Last updated on October 23rd, 2023 at 09:00 pm
Oregano is a vigorously growing aromatic herb that forms dense carpets in its southern home. In order to prevent it from taking over the entire herb bed, it is advisable to cut the plant back regularly.
Depending on the variety and location, oregano can reach growth heights between fifteen and sixty centimeters. The small, egg-shaped and slightly hairy leaves are an exquisite kitchen spice that gives dishes such as pizza or tomato sauce the typical southern touch.
Pruning is possible at any time
Oregano is a robust plant that tolerates pruning well. Already from April, when there is no longer a fear of night frosts, you can cut the aromatic herb. This pruning is necessary regularly during the summer months.
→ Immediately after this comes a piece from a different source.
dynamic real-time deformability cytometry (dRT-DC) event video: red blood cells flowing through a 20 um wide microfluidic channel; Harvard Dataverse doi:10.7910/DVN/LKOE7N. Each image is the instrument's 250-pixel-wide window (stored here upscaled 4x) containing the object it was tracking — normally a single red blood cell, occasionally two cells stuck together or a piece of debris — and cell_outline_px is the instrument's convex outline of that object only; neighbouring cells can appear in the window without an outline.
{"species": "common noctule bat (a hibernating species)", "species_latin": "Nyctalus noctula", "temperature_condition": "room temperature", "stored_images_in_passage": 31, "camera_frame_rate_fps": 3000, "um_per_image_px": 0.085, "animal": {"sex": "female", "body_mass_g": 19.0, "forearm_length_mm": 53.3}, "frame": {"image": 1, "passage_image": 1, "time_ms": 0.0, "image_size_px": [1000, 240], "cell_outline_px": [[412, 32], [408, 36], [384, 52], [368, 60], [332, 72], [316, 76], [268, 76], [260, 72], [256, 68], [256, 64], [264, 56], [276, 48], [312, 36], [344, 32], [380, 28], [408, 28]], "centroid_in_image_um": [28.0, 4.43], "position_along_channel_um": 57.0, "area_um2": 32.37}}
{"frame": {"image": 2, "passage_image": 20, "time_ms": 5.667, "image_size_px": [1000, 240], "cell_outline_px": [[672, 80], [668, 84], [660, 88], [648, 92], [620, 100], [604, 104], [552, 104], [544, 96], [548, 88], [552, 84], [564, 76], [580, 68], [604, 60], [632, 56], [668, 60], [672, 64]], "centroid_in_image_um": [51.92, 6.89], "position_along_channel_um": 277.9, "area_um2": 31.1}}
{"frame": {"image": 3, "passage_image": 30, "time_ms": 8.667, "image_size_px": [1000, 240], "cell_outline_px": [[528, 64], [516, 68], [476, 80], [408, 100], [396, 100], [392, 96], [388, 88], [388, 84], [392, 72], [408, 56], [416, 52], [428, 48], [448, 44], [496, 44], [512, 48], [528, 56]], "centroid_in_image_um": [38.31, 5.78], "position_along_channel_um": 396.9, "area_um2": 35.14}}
These cut branches make excellent cuttings for propagating the plant. For this purpose, remove the lower leaflets of oregano and put the plantlet in a container with growing soil. With proper care, the small shoot will quickly develop into a new plant.
Cut back during flowering
Oregano opens its pretty white, pink or purple lipped flowers in midsummer, when it tastes most aromatic, because it is then that the oils are formed. Now is the right time to harvest and process the culinary herb.
- Cut the shoots above a branch to stimulate growth.
- You can also process the edible flowers of the dost.
- You can preserve oregano by drying or freezing it.
- A final pruning is done in the fall.
After harvest time in early fall, cut oregano back to about a hand’s width above the ground. Since not all oregano is hardy you should give the plant winter protection of brushwood or fleece.
From this pruning you can make an aromatic bath salt, which is excellent for upper respiratory diseases:
- Fill 500 grams of Dead Sea salt into a screw-top jar.
- Add about 100 grams of the cut branches.
- Mix well.
- For very dry skin, the addition of five tablespoons of whey powder has proven effective.
Tips & Tricks
Oregano likes to run wild by self-seeding and then fills the cracks between paving stones or gaps in a patchy lawn, for example. If this is undesirable, you should pull out the small seedlings in time and cut back the oregano before seeds form.